# Mineralized Foundation vs Studio Fix Fluid



## Laurie (Jul 2, 2009)

I was just wondering whats the difference between the two, other than the fact that one is mineralized. My mother and I got matched recently for foundations and I'm NC 45 in SFF and she's NC50 in MF.. But I always thought she was fairer than I am, so I was confused. For reference though, she was matched with NW 40 concealer and I was NC 45.. Confusing!! .. Any help??


----------



## j4lyphe (Jul 2, 2009)

Studio fix fluid gives more of a full coverage "matte" but somewhat natural look (depending on how much u use and if u blend well) while the Mineralized (liquid I assume) gives u more of a dewy, radiant look which in my opinion isn't great for oily skinned gals....Whenever I'm getting colour matched I go to the counter several times and see what the common colour is bcuz some mua can't match colours that well lol, hope that helps


----------



## Twinkle_Twinkle (Jul 3, 2009)

I haven't tried the SFF but the SFF has more [buildable] coverage than the Mineralize Satinfinish (I think the SFF has more coverage than the Studio Fix Powder right?) which is light coverage with a dewy, shimmery (but not OTT) finish where as the SFF has a traditional, semi-matte/matte finish.  I have combo skin and I rock the Satinfinish with a powder that has blotting/oil control properties (IMAN Oil Control Powder or Blot Powder Loose).  I have heard that the Satinfinish can be tricky to match and I've also heard of oxidizing horror stories, but neither has been the case for me.  I like the Satinfinish but have yet to try the SFF because I truly don't need another liquid foundation and I like light-medium/medium coverage.


----------



## Sojourner (Jul 19, 2009)

....


----------



## osakajan (Aug 10, 2009)

I love love SFF al the way. you can give it more of a glowy dewy look by mixing it with hyper real (the liquid gold fluid) form a few seasons back, or by dusting Mineralize skin finish in "gold deposit" on top. Its so versatile and buildable. 
love love nothing but love for that foundation

osakajan


----------

• **JOBS**
1. In the foundation thread:
(a) What Studio Fix Fluid shade was Laurie matched in?
(b) What concealer shade was Laurie's mother matched with?
(c) Which two powders does Twinkle_Twinkle wear with the Satinfinish?
2. Does each statement agree with the foundation thread?
(a) j4lyphe says the Mineralized foundation gives a dewy, radiant look.
(b) Twinkle_Twinkle has had trouble with the Satinfinish oxidizing.
(c) osakajan suggests dusting Mineralize skin finish in "gold deposit" on top of SFF.

Stored records
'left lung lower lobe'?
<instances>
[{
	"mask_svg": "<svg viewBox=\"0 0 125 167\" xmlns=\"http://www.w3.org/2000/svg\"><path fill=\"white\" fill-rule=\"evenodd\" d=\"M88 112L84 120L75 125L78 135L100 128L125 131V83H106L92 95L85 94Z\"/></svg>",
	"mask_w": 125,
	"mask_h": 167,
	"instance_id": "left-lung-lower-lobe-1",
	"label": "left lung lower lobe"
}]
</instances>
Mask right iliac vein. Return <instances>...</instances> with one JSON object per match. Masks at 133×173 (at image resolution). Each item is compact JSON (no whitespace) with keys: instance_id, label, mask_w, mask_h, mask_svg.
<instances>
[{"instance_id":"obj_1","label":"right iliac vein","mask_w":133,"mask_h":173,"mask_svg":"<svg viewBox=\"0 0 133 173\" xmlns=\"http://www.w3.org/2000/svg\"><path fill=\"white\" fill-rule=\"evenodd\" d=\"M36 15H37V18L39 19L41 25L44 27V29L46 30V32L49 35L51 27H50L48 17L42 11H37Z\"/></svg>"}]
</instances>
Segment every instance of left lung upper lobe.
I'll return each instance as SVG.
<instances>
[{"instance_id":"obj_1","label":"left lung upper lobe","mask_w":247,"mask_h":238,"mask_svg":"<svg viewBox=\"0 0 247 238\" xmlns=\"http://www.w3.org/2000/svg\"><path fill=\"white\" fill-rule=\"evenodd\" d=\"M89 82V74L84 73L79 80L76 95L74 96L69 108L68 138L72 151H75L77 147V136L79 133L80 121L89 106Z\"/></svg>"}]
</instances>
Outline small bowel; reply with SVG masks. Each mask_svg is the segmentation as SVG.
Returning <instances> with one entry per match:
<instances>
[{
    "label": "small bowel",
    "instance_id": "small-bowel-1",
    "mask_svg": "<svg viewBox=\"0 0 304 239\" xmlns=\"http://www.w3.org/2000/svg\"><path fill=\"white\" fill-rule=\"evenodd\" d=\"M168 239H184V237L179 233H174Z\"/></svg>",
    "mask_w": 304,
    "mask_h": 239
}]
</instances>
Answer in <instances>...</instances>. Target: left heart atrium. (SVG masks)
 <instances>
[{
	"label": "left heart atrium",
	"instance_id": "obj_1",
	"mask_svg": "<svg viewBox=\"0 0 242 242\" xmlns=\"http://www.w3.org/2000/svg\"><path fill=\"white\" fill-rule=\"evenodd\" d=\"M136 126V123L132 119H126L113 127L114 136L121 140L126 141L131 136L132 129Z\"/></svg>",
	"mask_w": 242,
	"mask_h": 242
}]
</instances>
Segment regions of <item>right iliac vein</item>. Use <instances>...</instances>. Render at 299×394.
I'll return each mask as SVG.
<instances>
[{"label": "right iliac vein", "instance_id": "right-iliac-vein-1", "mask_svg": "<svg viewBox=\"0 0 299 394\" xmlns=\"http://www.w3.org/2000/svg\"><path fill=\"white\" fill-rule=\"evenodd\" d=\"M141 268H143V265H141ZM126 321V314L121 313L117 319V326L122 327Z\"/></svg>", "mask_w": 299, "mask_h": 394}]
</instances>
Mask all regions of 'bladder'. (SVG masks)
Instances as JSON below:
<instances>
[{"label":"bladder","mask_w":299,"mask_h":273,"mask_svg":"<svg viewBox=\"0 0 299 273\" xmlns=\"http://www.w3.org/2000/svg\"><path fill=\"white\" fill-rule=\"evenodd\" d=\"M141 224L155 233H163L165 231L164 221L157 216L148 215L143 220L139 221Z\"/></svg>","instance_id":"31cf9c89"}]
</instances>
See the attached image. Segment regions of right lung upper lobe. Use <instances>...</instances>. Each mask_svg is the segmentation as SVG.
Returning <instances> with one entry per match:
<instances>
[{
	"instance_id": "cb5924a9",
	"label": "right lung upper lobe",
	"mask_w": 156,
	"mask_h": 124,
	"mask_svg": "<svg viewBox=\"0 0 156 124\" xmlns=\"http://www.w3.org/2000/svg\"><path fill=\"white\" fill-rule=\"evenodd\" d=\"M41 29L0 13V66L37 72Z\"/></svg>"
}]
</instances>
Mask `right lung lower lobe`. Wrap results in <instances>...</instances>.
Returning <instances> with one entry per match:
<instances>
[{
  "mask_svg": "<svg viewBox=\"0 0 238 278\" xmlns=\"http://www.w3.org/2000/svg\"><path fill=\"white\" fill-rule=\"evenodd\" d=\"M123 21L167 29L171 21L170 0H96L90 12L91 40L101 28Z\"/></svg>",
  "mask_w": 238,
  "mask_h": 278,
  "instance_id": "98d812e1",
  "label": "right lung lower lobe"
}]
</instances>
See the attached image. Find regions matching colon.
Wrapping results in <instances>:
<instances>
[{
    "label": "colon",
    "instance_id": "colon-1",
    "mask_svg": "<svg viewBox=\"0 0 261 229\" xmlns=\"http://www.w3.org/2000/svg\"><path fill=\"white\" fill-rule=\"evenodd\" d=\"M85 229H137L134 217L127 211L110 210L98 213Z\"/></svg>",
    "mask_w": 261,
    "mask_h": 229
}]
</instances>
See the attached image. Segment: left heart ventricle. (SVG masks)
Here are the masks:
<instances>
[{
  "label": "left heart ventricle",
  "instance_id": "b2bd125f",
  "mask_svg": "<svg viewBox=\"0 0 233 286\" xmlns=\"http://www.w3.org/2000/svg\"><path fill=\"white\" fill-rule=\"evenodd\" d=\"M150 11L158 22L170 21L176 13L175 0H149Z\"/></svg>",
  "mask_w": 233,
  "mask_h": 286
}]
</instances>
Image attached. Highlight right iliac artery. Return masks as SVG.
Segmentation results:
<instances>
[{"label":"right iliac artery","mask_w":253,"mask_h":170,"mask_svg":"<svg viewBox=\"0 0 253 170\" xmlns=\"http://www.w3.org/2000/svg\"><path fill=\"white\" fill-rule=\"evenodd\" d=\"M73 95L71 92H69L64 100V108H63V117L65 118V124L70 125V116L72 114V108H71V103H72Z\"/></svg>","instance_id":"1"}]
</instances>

---

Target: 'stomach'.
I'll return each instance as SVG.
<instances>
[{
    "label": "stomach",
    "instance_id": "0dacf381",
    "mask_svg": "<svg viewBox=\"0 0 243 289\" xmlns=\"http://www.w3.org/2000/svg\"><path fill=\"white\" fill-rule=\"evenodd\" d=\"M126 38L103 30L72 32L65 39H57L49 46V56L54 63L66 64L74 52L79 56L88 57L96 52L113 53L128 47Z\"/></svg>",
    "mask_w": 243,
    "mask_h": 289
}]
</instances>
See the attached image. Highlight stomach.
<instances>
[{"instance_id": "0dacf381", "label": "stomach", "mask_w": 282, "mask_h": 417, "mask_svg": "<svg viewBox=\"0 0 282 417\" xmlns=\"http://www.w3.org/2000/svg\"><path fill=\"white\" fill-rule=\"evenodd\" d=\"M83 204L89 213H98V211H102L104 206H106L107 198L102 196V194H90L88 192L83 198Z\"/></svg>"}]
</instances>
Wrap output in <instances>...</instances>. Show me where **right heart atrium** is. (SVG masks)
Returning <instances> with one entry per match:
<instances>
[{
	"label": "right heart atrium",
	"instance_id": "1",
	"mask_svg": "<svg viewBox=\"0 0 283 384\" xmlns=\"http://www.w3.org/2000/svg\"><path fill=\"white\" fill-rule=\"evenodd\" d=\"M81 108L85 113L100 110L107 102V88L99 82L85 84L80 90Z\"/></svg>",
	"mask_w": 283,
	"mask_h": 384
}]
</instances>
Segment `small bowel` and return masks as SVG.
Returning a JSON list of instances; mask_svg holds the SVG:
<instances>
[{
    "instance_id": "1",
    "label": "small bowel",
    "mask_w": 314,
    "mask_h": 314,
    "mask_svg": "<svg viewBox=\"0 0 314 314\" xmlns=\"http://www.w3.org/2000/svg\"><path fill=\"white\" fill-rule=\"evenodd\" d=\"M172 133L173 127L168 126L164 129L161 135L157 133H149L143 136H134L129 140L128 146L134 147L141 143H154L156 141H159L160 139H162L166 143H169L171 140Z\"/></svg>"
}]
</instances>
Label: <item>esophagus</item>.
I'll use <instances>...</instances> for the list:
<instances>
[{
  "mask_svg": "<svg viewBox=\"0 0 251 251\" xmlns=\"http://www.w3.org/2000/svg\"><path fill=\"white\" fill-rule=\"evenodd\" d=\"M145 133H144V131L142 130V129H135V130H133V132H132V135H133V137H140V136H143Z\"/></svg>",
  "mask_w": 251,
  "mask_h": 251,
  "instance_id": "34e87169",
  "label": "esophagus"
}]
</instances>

==

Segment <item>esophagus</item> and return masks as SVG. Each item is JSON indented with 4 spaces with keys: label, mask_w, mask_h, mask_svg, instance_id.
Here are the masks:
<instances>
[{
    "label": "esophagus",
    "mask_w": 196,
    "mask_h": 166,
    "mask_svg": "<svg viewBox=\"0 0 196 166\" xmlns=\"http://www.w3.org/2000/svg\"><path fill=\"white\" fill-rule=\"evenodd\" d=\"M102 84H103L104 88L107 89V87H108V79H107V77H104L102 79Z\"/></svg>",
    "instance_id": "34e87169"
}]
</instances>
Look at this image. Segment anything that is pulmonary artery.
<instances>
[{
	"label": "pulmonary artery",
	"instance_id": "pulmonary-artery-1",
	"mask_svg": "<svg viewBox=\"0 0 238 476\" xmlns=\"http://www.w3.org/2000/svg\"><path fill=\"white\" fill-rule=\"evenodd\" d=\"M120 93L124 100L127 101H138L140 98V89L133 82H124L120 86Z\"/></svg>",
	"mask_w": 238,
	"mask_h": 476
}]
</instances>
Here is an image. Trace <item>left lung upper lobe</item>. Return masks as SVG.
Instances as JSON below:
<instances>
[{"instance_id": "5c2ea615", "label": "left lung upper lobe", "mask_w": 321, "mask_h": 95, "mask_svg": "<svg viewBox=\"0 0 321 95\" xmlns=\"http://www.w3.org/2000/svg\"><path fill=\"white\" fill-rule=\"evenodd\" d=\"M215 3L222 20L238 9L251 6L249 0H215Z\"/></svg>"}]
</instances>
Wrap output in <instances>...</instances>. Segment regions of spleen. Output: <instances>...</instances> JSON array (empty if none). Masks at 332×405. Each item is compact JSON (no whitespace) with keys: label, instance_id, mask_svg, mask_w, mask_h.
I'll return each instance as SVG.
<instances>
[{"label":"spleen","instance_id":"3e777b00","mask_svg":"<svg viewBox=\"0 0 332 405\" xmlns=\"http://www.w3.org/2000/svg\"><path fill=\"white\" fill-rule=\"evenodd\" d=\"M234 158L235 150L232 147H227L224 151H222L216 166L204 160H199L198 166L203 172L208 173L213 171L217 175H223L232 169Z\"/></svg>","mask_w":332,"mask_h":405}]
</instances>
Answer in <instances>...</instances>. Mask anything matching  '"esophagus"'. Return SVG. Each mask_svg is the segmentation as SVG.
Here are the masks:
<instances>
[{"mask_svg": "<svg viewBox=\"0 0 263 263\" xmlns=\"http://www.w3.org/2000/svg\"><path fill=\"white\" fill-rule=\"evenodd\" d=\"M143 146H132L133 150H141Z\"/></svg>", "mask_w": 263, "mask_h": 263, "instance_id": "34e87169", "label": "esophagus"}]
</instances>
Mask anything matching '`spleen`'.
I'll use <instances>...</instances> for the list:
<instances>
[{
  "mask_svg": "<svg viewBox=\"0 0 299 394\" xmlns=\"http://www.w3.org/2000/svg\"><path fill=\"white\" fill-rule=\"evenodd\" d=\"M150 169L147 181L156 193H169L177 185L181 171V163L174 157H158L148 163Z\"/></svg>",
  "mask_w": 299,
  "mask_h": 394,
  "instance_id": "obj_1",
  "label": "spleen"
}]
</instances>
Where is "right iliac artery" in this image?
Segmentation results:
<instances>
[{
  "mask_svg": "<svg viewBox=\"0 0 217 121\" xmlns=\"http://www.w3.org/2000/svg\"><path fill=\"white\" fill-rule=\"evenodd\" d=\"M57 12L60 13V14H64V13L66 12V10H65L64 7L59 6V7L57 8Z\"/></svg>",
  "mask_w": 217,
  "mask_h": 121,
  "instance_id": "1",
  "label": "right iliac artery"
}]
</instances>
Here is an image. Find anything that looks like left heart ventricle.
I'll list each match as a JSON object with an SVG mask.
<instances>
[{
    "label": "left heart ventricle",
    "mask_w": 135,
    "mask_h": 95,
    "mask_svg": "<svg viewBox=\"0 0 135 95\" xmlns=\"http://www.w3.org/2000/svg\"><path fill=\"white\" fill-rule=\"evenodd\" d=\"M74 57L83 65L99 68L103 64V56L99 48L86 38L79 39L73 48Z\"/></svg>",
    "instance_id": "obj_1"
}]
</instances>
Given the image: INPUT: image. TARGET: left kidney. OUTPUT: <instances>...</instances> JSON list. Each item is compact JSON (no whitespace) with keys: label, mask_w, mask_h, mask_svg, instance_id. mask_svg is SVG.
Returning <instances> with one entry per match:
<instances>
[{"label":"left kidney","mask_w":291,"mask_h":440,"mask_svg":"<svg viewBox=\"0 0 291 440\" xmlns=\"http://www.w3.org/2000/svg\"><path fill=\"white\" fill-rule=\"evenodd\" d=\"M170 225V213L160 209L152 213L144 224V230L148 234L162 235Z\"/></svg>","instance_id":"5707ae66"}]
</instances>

• **COMPLETED EXERCISE**
1.
(a) NC 45
(b) NW 40
(c) IMAN Oil Control Powder or Blot Powder Loose

2.
(a) Yes: "the Mineralized (liquid I assume) gives u more of a dewy, radiant look"
(b) No: "I've also heard of oxidizing horror stories, but neither has been the case for me"
(c) Yes: "or by dusting Mineralize skin finish in "gold deposit" on top"